--- Document section ---

Re: [RFC][PATCH V5] btrfs: preferred_metadata: preferred device for metadata

Zygo Blaxell Fri, 22 Jan 2021 14:46:21 -0800

On Fri, Jan 22, 2021 at 07:31:18PM +0100, Goffredo Baroncelli wrote:
> On 1/21/21 7:54 PM, Zygo Blaxell wrote:
> > On Thu, Jan 21, 2021 at 07:16:05PM +0100, Goffredo Baroncelli wrote:
> > > On 1/20/21 5:02 PM, Josef Bacik wrote:
> > > > On 1/17/21 1:54 PM, Goffredo Baroncelli wrote:
> > > > > 
> > > > > Hi all,
> > > > > 
> > > > > This is an RFC; I wrote this patch because I find the idea interesting
> > > > > even though it adds more complication to the chunk allocator.
> > > > > 
> > > > > The basic idea is to store the metadata chunk in the fasters disks.
> > > > > The fasters disk are marked by the "preferred_metadata" flag.
> > > > > 
> > > > > BTRFS when allocate a new metadata/system chunk, selects the
> > > > > "preferred_metadata" disks, otherwise it selectes the non
> > > > > "preferred_metadata" disks. The intial patch allowed to use the other
> > > > > kind of disk in case a set is full.
> > > > > 
> > > > > This patches set is based on v5.11-rc2.
> > > > > 
> > > > > For now, the only user of this patch that I am aware is Zygo.
> > > > > However he asked to further constraint the allocation: i.e. avoid to
> > > > > allocated metadata on a not "preferred_metadata"
> > > > > disk. So I extended the patch adding 4 modes to operate.
> > > > > 
> > > > > This is enabled passing the option "preferred_metadata=<mode>" at
> > > > > mount time.
> > > > > 
> > > > 
> > > > I'll echo Zygo's hatred for mount options.  The more complicated policy 
> > > > decisions belong in properties and sysfs knobs, not mount options.
> > > > 
> > > I tend to agree. However adding a filesystem property can be done in a 
> > > second time. I don't think that this a problem. However I prefer to make 
> > > the patch smaller.
> > > 
> > > Anyway I have to point out that we need a way to change the allocation
> > > policy without changing the metadata otherwise we risk to be in the
> > > loop of exhausting metadata space: - how we can increase the space for
> > > metadata if we don't have space for metadata but I need to allocate
> > > few block of metadata....

--- Information supplied ---

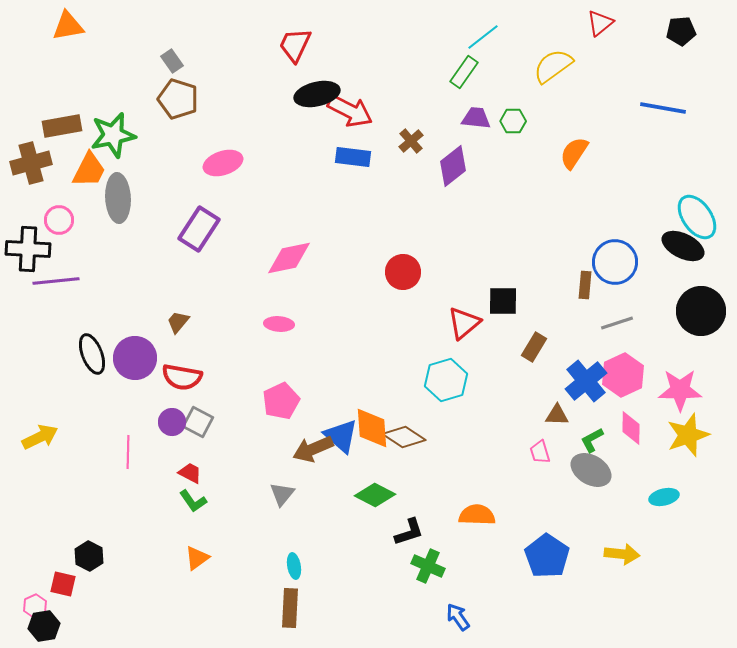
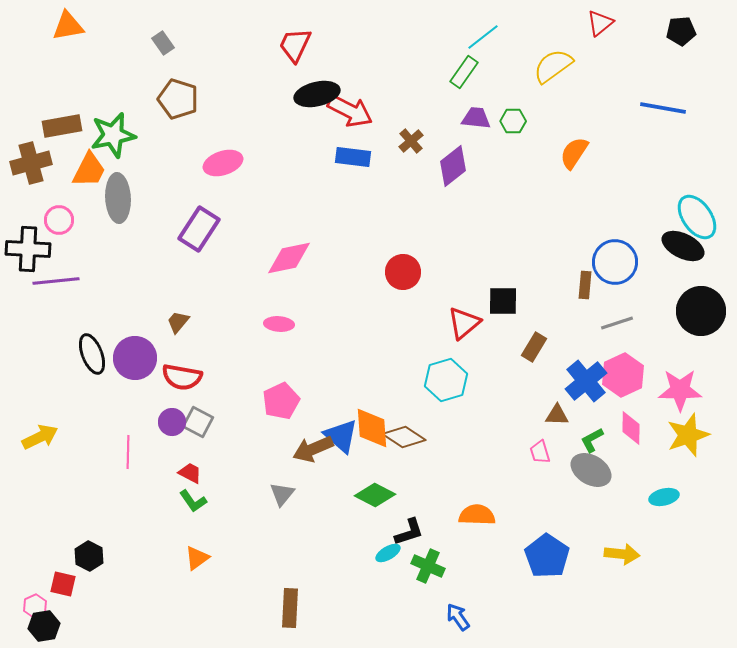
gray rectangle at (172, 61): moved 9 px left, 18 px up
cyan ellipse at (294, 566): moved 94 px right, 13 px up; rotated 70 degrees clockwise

---
--- Information supplied ---

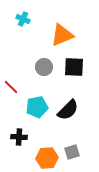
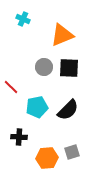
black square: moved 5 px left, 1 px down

---
--- Information supplied ---

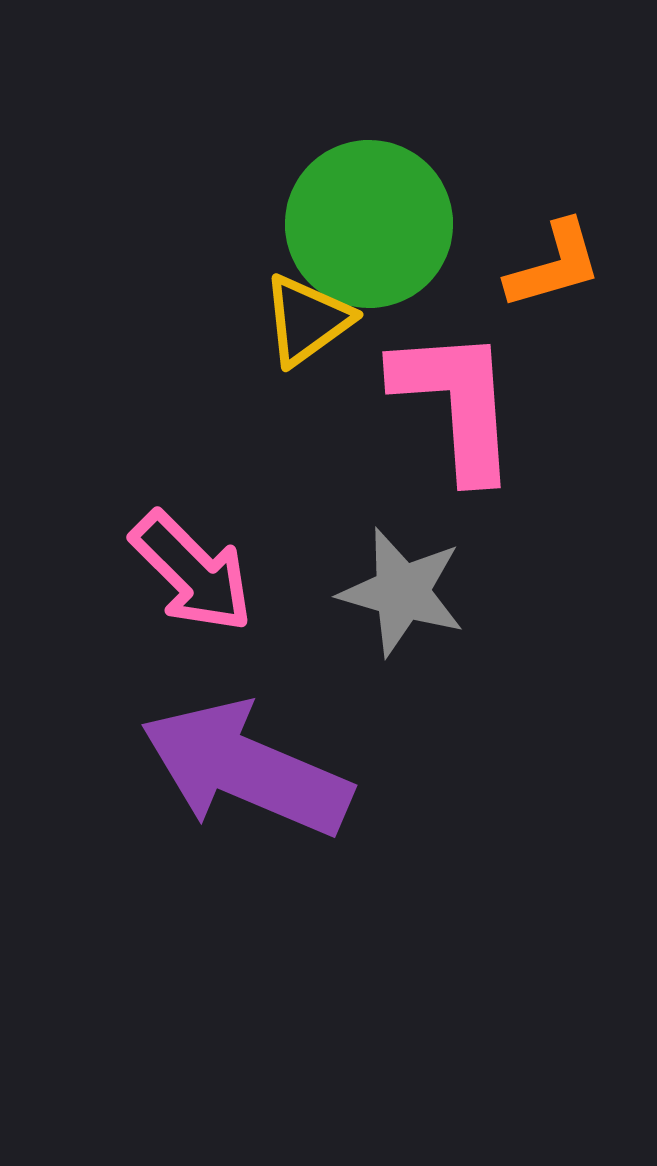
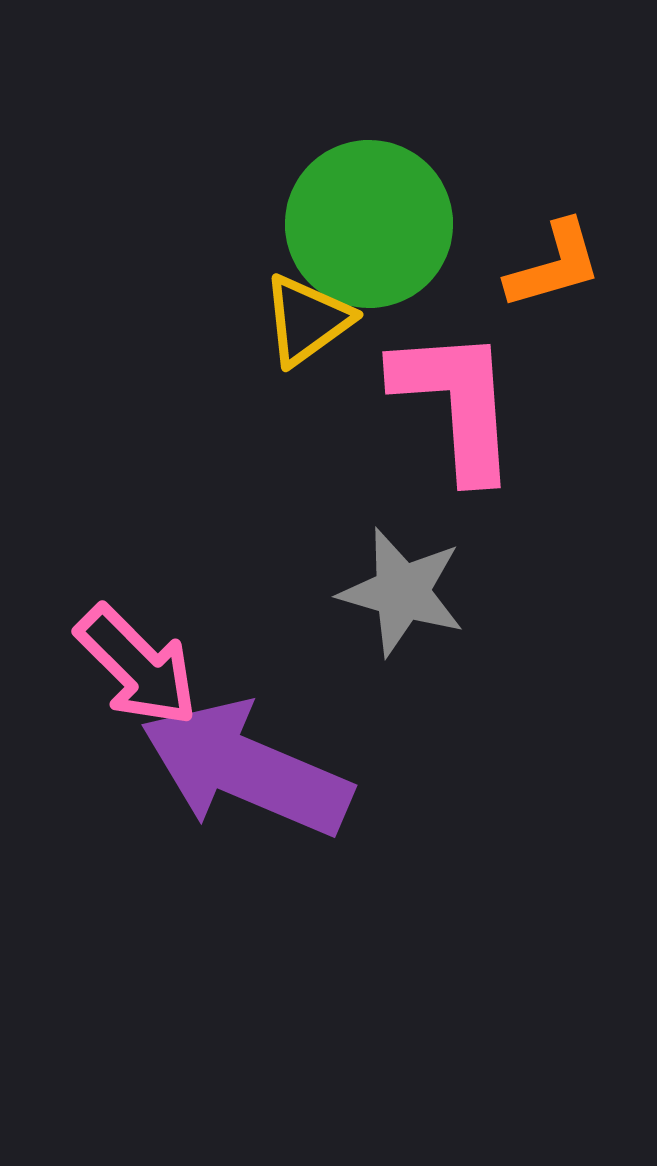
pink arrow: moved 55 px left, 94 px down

---

Task set:
- a) Name every person the btrfs preferred_metadata thread shows as the author of a message, whether in its header or in a "wrote" line.
- b) Carry on the btrfs preferred_metadata mailing-list thread from its final line.

Per-task answers:
- a) Zygo Blaxell, Goffredo Baroncelli, Josef Bacik

- b)
> > > 
> > > What I mean is that even if we store the setting as filesystem
> > > properties (and definitely we have to do), we need a way to override
> > > in an emergency scenario.
> > 
> > There are no new issues introduced by this change, thus no requirement
> > for a mount option to deal with new issues.
> > 
> > The same issue comes up when changing RAID profile, or removing devices,
> > or when existing devices simply fill up.  Part of the solution is the
> > global reserve, which ensures we can always create a transaction to modify
> > a few metadata pages.
> > 
> > Part of the solution is a run-time check to ensure we have min_devs for
> > active RAID profiles whenever we change a device policy to reject data
> > or metadata (see btrfs_check_raid_min_devices).  This is currently
> > implemented for the device remove ioctl, and a similar check will
> > be needed for the device property set ioctl for preferred_metadata.
> > That part is missing in v5 of this patch and will have to be added,
> > though even now it works most of the time without.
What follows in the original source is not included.